* _How to complete this task_:
Set down as a JSON list of strings, one per line, the lines between the line holding "To the nearest" and the line holding "Does the chart", inclusive, skipping blank lines. Leave the pictures out of the answer.

* _Dataset entries_:

____________________

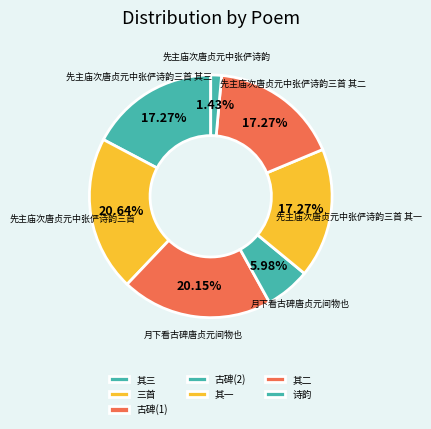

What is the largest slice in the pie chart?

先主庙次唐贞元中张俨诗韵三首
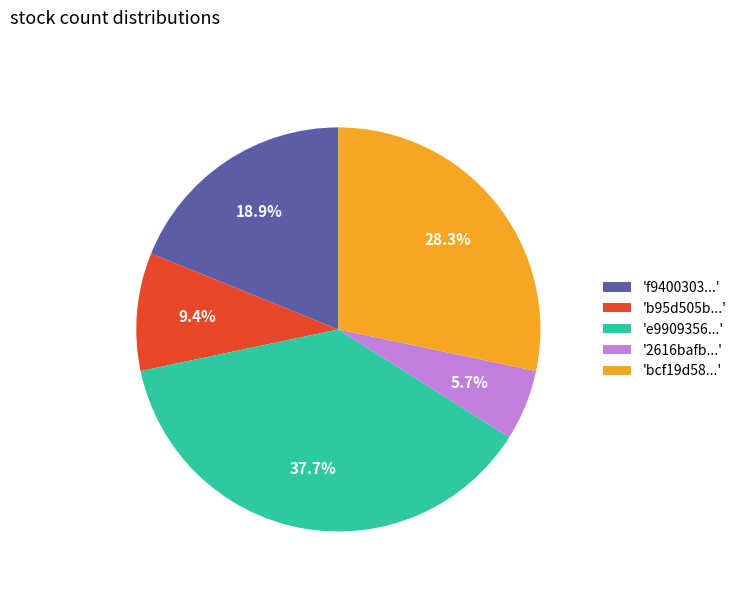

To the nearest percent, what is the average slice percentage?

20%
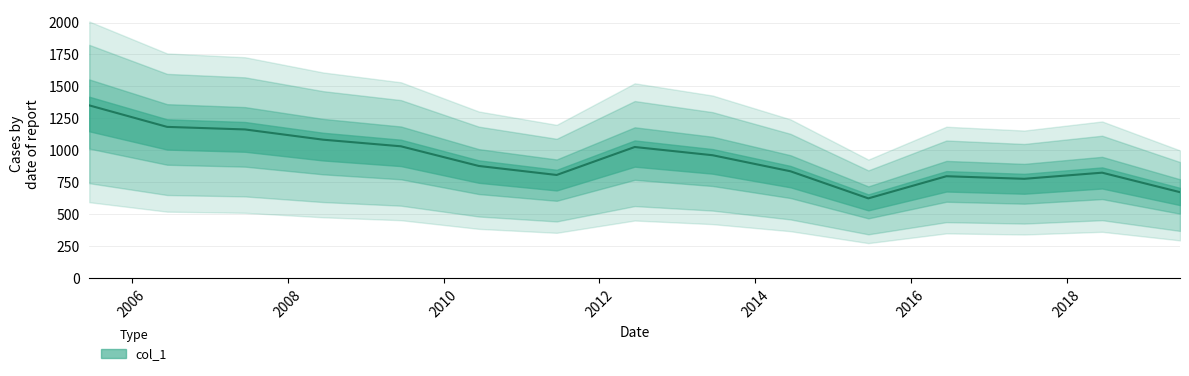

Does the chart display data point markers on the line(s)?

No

____________________

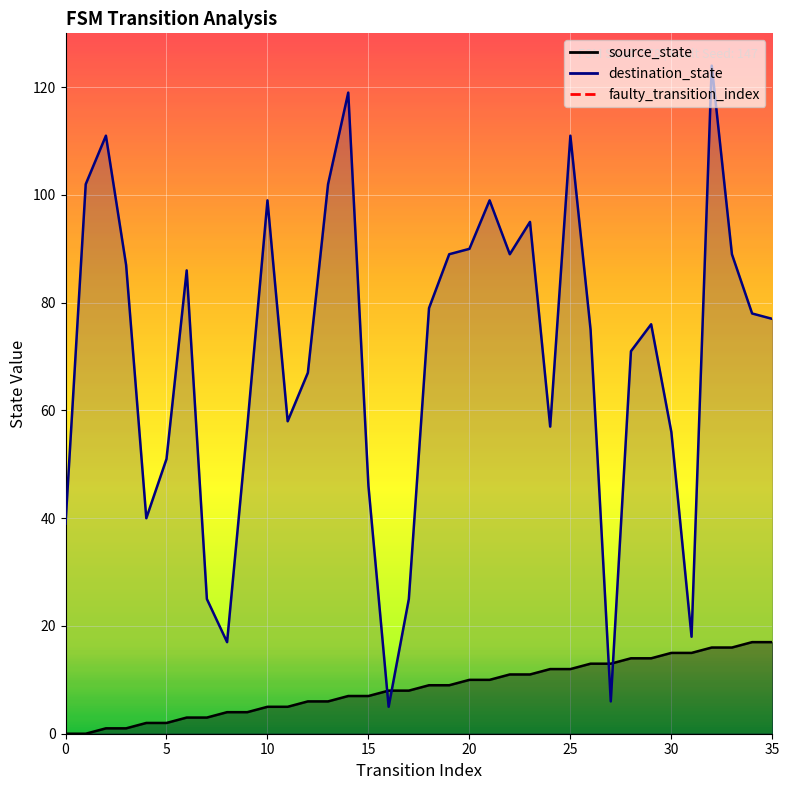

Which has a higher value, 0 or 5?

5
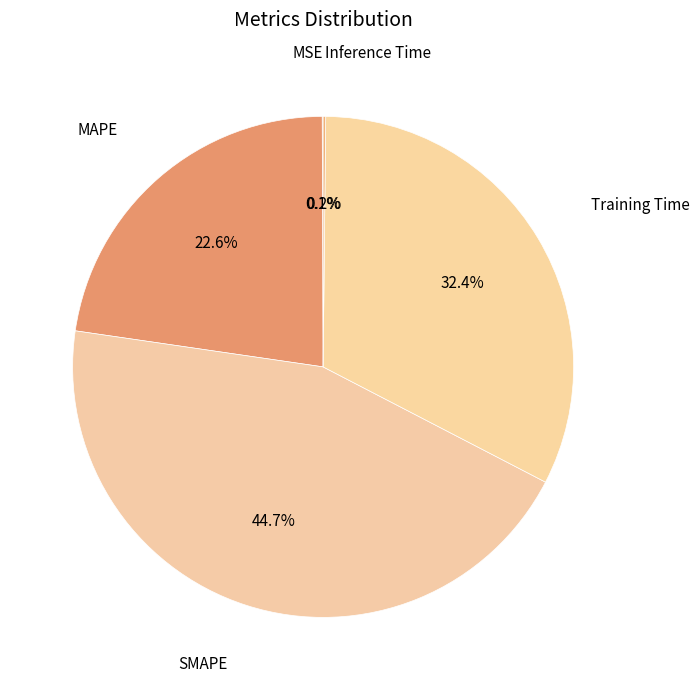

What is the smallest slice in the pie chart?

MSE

____________________

* _Reply to the task_:
[
  "To the nearest percent, what is the average slice percentage?",
  "20%",
  "Does the chart display data point markers on the line(s)?"
]